» **What needs to be done**
Copy each line in the data that includes the word "gifts".

» **Dataset excerpts**
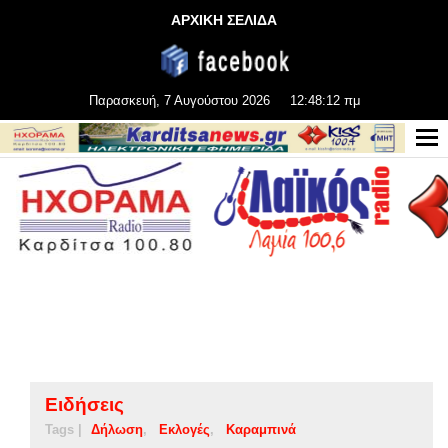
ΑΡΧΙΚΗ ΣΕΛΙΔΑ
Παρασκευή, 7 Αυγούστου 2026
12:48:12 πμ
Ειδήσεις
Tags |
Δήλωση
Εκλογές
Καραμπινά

--

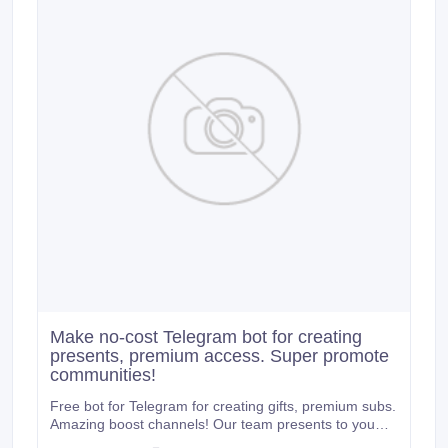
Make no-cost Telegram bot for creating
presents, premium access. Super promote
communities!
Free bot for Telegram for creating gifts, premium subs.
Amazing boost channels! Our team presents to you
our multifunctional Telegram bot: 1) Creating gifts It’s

* * *

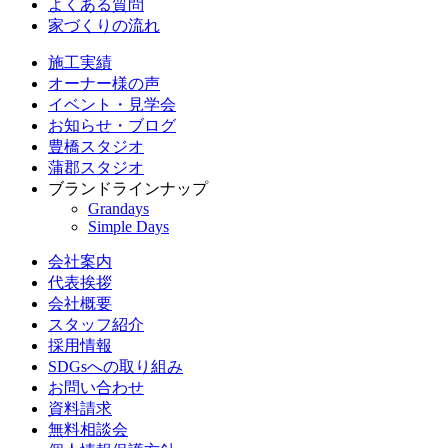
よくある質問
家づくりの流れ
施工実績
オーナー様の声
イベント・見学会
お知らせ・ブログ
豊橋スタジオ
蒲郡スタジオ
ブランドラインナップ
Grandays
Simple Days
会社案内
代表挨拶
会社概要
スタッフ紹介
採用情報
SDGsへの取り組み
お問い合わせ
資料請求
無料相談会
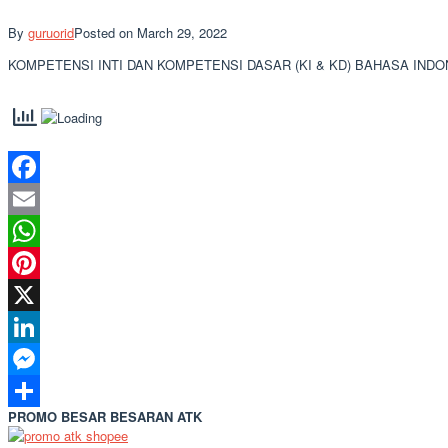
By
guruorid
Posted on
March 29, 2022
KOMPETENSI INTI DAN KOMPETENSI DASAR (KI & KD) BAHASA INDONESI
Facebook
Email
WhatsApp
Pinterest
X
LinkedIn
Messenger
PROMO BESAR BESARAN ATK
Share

» **Response**
Free bot for Telegram for creating gifts, premium subs.
our multifunctional Telegram bot: 1) Creating gifts It’s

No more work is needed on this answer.